** What is required **
Everything from the line containing "жим отображения" through the line containing "Feketén foglalkoztatók" in the listing below should be copied exactly, and nothing more.

** The data **

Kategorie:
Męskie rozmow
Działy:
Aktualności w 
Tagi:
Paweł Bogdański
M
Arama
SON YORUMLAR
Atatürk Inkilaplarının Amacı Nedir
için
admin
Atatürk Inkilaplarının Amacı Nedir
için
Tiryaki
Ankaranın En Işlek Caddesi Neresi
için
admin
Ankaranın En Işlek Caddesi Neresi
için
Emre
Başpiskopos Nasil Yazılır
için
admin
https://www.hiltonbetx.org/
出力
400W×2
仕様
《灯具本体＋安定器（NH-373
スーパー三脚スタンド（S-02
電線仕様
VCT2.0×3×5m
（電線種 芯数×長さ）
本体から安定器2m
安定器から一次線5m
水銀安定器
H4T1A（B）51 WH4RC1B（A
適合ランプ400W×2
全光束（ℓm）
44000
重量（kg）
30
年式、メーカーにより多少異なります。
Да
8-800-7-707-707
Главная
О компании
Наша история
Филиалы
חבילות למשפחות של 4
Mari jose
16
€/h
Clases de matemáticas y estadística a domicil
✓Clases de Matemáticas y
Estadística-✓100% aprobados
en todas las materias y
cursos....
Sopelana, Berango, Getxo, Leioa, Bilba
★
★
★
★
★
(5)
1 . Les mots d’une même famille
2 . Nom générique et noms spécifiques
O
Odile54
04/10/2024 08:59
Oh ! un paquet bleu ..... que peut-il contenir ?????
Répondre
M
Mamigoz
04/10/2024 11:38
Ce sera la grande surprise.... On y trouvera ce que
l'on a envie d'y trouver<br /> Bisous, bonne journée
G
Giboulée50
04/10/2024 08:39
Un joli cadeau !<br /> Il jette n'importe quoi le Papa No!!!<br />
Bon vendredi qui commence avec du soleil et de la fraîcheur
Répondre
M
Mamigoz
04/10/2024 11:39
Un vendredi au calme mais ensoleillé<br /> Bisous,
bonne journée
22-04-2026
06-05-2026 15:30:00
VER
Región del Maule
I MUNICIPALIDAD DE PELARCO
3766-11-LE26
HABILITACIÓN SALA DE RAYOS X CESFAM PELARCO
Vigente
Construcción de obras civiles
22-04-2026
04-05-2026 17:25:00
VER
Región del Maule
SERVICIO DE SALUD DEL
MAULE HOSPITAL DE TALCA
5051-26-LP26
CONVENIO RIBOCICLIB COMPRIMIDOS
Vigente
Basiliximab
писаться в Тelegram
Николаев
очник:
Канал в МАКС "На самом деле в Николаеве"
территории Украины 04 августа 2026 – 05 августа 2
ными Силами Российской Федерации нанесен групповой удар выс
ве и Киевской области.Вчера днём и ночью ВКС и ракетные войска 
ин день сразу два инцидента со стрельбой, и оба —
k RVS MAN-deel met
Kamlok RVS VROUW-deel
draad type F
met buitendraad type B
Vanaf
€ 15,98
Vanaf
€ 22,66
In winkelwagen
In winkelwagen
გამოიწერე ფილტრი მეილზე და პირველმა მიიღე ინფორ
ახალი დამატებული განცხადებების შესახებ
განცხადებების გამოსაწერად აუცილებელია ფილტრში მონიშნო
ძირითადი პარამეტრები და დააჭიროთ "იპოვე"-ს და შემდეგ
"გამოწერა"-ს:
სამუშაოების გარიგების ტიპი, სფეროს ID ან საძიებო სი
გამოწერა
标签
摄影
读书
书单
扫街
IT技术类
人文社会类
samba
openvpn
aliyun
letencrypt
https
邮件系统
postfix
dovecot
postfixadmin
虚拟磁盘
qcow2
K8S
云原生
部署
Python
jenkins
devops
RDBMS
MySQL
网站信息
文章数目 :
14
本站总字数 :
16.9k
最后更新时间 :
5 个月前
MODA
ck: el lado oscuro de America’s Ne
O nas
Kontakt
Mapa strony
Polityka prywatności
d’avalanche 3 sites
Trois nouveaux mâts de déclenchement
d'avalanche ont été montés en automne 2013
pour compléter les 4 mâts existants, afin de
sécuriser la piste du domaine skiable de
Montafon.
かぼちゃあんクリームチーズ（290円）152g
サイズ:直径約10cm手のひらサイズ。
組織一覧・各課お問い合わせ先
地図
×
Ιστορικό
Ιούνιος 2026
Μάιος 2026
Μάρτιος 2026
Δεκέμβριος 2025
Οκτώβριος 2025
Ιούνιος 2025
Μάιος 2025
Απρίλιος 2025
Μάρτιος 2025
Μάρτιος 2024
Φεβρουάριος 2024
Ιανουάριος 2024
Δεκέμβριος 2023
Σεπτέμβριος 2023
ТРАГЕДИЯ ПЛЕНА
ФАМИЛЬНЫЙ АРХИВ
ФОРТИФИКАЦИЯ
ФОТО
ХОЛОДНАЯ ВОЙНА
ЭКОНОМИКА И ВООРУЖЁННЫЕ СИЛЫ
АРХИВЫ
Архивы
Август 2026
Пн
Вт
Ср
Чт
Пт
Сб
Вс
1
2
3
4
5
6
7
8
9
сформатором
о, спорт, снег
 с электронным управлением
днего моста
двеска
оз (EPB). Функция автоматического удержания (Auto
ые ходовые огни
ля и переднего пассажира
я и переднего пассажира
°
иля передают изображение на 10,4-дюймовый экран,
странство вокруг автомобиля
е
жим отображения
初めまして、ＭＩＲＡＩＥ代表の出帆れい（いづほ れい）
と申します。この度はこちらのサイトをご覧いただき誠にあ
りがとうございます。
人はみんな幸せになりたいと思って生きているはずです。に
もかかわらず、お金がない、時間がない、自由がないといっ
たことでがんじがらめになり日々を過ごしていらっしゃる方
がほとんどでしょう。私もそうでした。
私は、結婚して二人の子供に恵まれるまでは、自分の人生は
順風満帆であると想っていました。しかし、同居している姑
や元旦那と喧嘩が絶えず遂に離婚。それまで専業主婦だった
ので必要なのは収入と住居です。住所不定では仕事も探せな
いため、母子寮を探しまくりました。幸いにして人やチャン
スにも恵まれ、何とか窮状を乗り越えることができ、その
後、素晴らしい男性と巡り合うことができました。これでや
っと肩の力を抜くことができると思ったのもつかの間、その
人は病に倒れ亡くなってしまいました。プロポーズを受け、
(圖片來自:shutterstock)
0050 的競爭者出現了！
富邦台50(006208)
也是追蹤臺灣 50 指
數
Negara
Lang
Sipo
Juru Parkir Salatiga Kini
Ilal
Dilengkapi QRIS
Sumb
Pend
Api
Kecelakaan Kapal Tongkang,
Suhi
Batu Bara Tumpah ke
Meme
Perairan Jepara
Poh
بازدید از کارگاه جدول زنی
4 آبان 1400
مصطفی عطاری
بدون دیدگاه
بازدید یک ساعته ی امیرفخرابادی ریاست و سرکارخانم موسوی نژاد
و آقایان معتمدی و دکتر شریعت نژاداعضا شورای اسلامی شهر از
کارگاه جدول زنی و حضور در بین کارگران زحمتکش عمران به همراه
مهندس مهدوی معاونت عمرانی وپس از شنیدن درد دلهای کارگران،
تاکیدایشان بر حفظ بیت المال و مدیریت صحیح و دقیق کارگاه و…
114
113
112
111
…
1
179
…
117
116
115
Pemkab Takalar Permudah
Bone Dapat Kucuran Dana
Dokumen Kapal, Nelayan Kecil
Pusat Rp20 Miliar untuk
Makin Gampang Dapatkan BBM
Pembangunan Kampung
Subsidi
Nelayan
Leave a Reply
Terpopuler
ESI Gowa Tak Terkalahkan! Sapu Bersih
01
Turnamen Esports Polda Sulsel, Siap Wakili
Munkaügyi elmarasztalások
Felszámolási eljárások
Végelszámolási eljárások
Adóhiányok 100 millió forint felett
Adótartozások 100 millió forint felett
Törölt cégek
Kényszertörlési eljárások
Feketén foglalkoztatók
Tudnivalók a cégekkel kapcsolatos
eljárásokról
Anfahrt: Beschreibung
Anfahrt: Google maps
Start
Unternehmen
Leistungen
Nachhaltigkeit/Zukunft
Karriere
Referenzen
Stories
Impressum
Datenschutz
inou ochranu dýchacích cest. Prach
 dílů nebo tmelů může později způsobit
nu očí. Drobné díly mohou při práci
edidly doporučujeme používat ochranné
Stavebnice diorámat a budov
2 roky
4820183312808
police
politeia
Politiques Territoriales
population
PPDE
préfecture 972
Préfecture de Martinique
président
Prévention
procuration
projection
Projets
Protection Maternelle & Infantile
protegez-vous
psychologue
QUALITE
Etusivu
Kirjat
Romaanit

** Response below **
жим отображения
初めまして、ＭＩＲＡＩＥ代表の出帆れい（いづほ れい）
と申します。この度はこちらのサイトをご覧いただき誠にあ
りがとうございます。
人はみんな幸せになりたいと思って生きているはずです。に
もかかわらず、お金がない、時間がない、自由がないといっ
たことでがんじがらめになり日々を過ごしていらっしゃる方
がほとんどでしょう。私もそうでした。
私は、結婚して二人の子供に恵まれるまでは、自分の人生は
順風満帆であると想っていました。しかし、同居している姑
や元旦那と喧嘩が絶えず遂に離婚。それまで専業主婦だった
ので必要なのは収入と住居です。住所不定では仕事も探せな
いため、母子寮を探しまくりました。幸いにして人やチャン
スにも恵まれ、何とか窮状を乗り越えることができ、その
後、素晴らしい男性と巡り合うことができました。これでや
っと肩の力を抜くことができると思ったのもつかの間、その
人は病に倒れ亡くなってしまいました。プロポーズを受け、
(圖片來自:shutterstock)
0050 的競爭者出現了！
富邦台50(006208)
也是追蹤臺灣 50 指
數
Negara
Lang
Sipo
Juru Parkir Salatiga Kini
Ilal
Dilengkapi QRIS
Sumb
Pend
Api
Kecelakaan Kapal Tongkang,
Suhi
Batu Bara Tumpah ke
Meme
Perairan Jepara
Poh
بازدید از کارگاه جدول زنی
4 آبان 1400
مصطفی عطاری
بدون دیدگاه
بازدید یک ساعته ی امیرفخرابادی ریاست و سرکارخانم موسوی نژاد
و آقایان معتمدی و دکتر شریعت نژاداعضا شورای اسلامی شهر از
کارگاه جدول زنی و حضور در بین کارگران زحمتکش عمران به همراه
مهندس مهدوی معاونت عمرانی وپس از شنیدن درد دلهای کارگران،
تاکیدایشان بر حفظ بیت المال و مدیریت صحیح و دقیق کارگاه و…
114
113
112
111
…
1
179
…
117
116
115
Pemkab Takalar Permudah
Bone Dapat Kucuran Dana
Dokumen Kapal, Nelayan Kecil
Pusat Rp20 Miliar untuk
Makin Gampang Dapatkan BBM
Pembangunan Kampung
Subsidi
Nelayan
Leave a Reply
Terpopuler
ESI Gowa Tak Terkalahkan! Sapu Bersih
01
Turnamen Esports Polda Sulsel, Siap Wakili
Munkaügyi elmarasztalások
Felszámolási eljárások
Végelszámolási eljárások
Adóhiányok 100 millió forint felett
Adótartozások 100 millió forint felett
Törölt cégek
Kényszertörlési eljárások
Feketén foglalkoztatók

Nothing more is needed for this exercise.